The study appears in the April 2020 issue of the American Heart Association journal Arteriosclerosis, Thrombosis, and Vascular Biology.

Griffin and his team are now working with scientists at Calibr, the drug discovery and development division of Scripps Research, to create a therapeutic compound that would target the procoagulant activity of cardiac myosin, reducing tissue damage caused by a heart attack.

Anticoagulant drugs already exist, ranging from over-the-counter medications like aspirin to widely prescribed drugs such as coumadin and warfarin.

A newer class of drugs, known as direct oral anticoagulants (commonly referred to as DOACs), also have emerged to address the great need for blood clotting medications. But many of these existing drugs can cause excessive bleeding or other side effects because they act on the entire body's coagulation system, not just blood clotting in the heart.

Griffin envisions an anticoagulant medicine that targets only cardiac myosin-driven coagulation.
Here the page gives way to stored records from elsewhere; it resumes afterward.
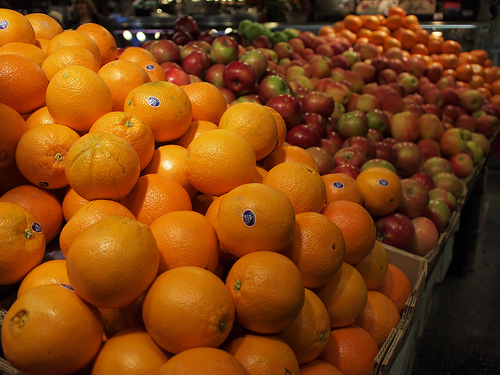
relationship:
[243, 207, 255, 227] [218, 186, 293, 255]
sticker attached to orange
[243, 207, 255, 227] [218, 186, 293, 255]
sticker on surface of orange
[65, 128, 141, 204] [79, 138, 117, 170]
orange has butt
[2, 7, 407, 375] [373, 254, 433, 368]
oranges are inside of box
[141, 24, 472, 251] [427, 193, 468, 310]
apples are inside of box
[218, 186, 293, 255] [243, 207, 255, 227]
orange has sticker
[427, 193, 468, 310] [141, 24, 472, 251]
box filled with apples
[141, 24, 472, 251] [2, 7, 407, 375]
apples are next to oranges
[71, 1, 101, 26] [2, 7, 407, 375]
woman behind oranges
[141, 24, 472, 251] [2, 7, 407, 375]
apples are to right of oranges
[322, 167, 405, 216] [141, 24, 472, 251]
oranges on top of apples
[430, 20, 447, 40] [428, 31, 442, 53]
light reflecting off of orange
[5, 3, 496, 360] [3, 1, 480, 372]
fruit in marketplace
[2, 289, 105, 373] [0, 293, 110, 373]
orange in corner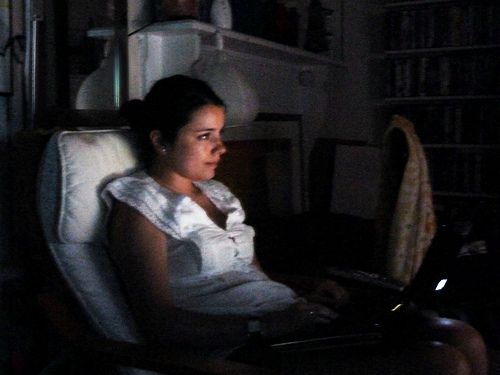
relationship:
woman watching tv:
[101, 72, 359, 363] [497, 87, 498, 252]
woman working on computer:
[101, 72, 359, 363] [258, 215, 464, 362]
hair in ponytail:
[111, 72, 229, 169] [118, 96, 143, 126]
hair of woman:
[111, 72, 229, 169] [101, 72, 359, 363]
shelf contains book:
[414, 141, 499, 158] [450, 102, 464, 144]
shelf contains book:
[358, 87, 498, 114] [413, 53, 430, 99]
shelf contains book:
[358, 87, 498, 114] [390, 59, 405, 99]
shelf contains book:
[358, 87, 498, 114] [400, 55, 417, 97]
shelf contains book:
[358, 87, 498, 114] [433, 51, 455, 95]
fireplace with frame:
[220, 126, 307, 247] [252, 110, 304, 219]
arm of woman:
[105, 203, 332, 343] [101, 72, 359, 363]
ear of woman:
[145, 129, 169, 153] [101, 72, 359, 363]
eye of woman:
[191, 129, 212, 141] [116, 70, 379, 373]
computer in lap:
[249, 213, 470, 357] [227, 294, 447, 363]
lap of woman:
[227, 294, 447, 363] [101, 72, 359, 363]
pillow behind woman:
[45, 132, 131, 339] [101, 72, 359, 363]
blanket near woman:
[383, 107, 438, 294] [112, 61, 306, 326]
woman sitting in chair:
[101, 72, 359, 363] [50, 125, 196, 372]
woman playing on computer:
[101, 72, 359, 363] [249, 213, 470, 357]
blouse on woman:
[100, 174, 299, 308] [101, 72, 359, 363]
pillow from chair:
[45, 132, 137, 245] [49, 115, 132, 358]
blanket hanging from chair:
[383, 114, 437, 287] [381, 120, 458, 286]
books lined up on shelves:
[376, 23, 496, 142] [368, 0, 499, 180]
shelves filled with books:
[373, 33, 492, 184] [360, 52, 499, 107]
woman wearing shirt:
[101, 72, 359, 363] [95, 163, 303, 316]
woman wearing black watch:
[101, 72, 359, 363] [243, 312, 265, 342]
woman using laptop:
[101, 72, 359, 363] [220, 202, 497, 373]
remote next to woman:
[318, 262, 394, 297] [101, 80, 360, 364]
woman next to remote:
[101, 80, 360, 364] [318, 262, 394, 297]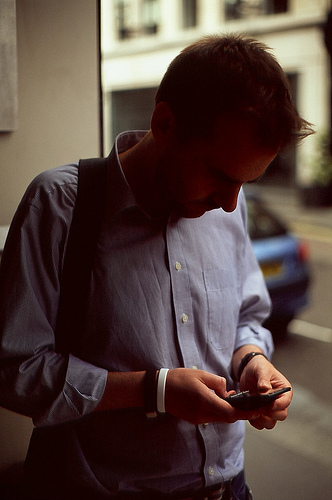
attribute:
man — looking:
[3, 24, 319, 499]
Such a drug could theoretically be administered to patients in the hospital immediately after an acute cardiac event.

"Cardiovascular disease is the leading cause of death for men, women, and people of most racial and ethnic groups in the United States," Griffin says. "New and better medicines are needed for those at risk of disease, and cardiac myosin gives us a promising avenue to pursue."

The work was supported by the American Heart Association and multiple grants from the National Institutes of Health.